Ever feel like you're walking on egg shells at work? Your opinions don't matter, you're afraid of making mistakes, and the culture is one of fear and intimidation.
Most likely, if you're coming home complaining to your spouse about work almost daily, and you're beginning to feel physical symptoms of stress (perhaps unbeknownst to you because you think, "no big deal"), it may be time to admit that your work is a terrible, toxic, place to be.
Not sure? Here are six sure ways of knowing if your workplace is undeniably toxic.
1. Your manager is a control freak.
This person micromanages to the last detail. The situation is overbearing and stifling, because he or she wants control over decisions. He or she distrusts the team and doesn't delegate; there's no room for group discussion or input because the leadership style is autocratic. In turn, creativity or learning something new is absent under this dictatorship. The motto is: Just take your marching orders and report back.
2. People play the blame game.
You've probably heard the saying, "For every finger you point, there's three pointing back at you." At such a company, you'll find colleagues lacking in personal accountability -- often a character issue -- and throwing blame grenades at each other. If this is your company and you're caught in the middle of a minefield, your best option (short of quitting) for conflict management is to rise above it: Point out the specific behavior in question, don't personalize the issue (be objective), communicate assertively and state the facts, and document everything that goes on.

EXTRACTED INFORMATION:
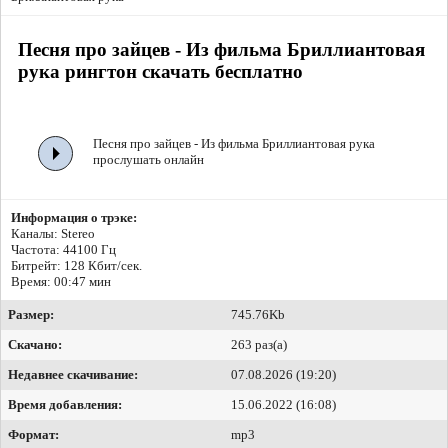
Песня про зайцев - Из фильма Бриллиантовая
рука рингтон скачать бесплатно
Песня про зайцев - Из фильма Бриллиантовая рука
прослушать онлайн
Информация о трэке:
Каналы: Stereo
Частота: 44100 Гц
Битрейт:
128 Кбит/сек.
Время: 00:47 мин
Размер:
745.76Kb
Скачано:
263 раз(а)
Недавнее скачивание:
07.08.2026 (19:20)
Время добавления:
15.06.2022 (16:08)
Формат:
mp3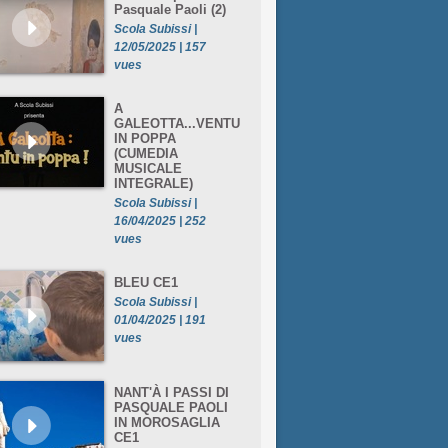
Pasquale Paoli (2)
Scola Subissi |
12/05/2025 | 157
vues
A
GALEOTTA...VENTU
IN POPPA
(CUMEDIA
MUSICALE
INTEGRALE)
Scola Subissi |
16/04/2025 | 252
vues
BLEU CE1
Scola Subissi |
01/04/2025 | 191
vues
NANT'À I PASSI DI
PASQUALE PAOLI
IN MOROSAGLIA
CE1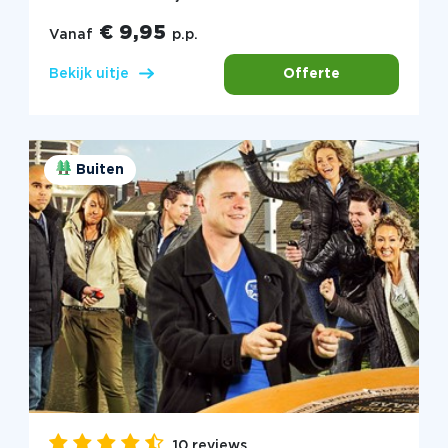
€ 9,95
Vanaf
p.p.
Offerte
Bekijk uitje
Buiten
10 reviews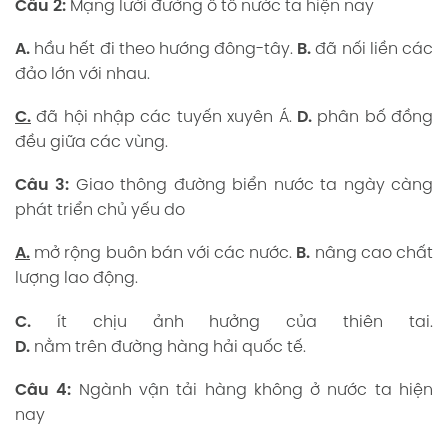
Câu 2:
Mạng lưới đường ô tô nước ta hiện nay
A.
hầu hết đi theo hướng đông-tây.
B.
đã nối liền các
đảo lớn với nhau.
C.
đã hội nhập các tuyến xuyên Á.
D.
phân bố đồng
đều giữa các vùng.
Câu 3:
Giao thông đường biển nước ta ngày càng
phát triển chủ yếu do
A.
mở rộng buôn bán với các nước.
B.
nâng cao chất
lượng lao động.
C.
ít chịu ảnh hưởng của thiên tai.
D.
nằm trên đường hàng hải quốc tế.
Câu 4:
Ngành vận tải hàng không ở nước ta hiện
nay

ASSIGNMENT A: In the article on toxic workplaces, why is the situation under a control-freak manager overbearing and stifling? Answer in one to three sentences.
ASSIGNMENT B: Retype the article on toxic workplaces from "Not sure? Here" up to and including "and report back.".

REPLY A: It is overbearing and stifling because the manager wants control over decisions.

REPLY B:
Not sure? Here are six sure ways of knowing if your workplace is undeniably toxic.
1. Your manager is a control freak.
This person micromanages to the last detail. The situation is overbearing and stifling, because he or she wants control over decisions. He or she distrusts the team and doesn't delegate; there's no room for group discussion or input because the leadership style is autocratic. In turn, creativity or learning something new is absent under this dictatorship. The motto is: Just take your marching orders and report back.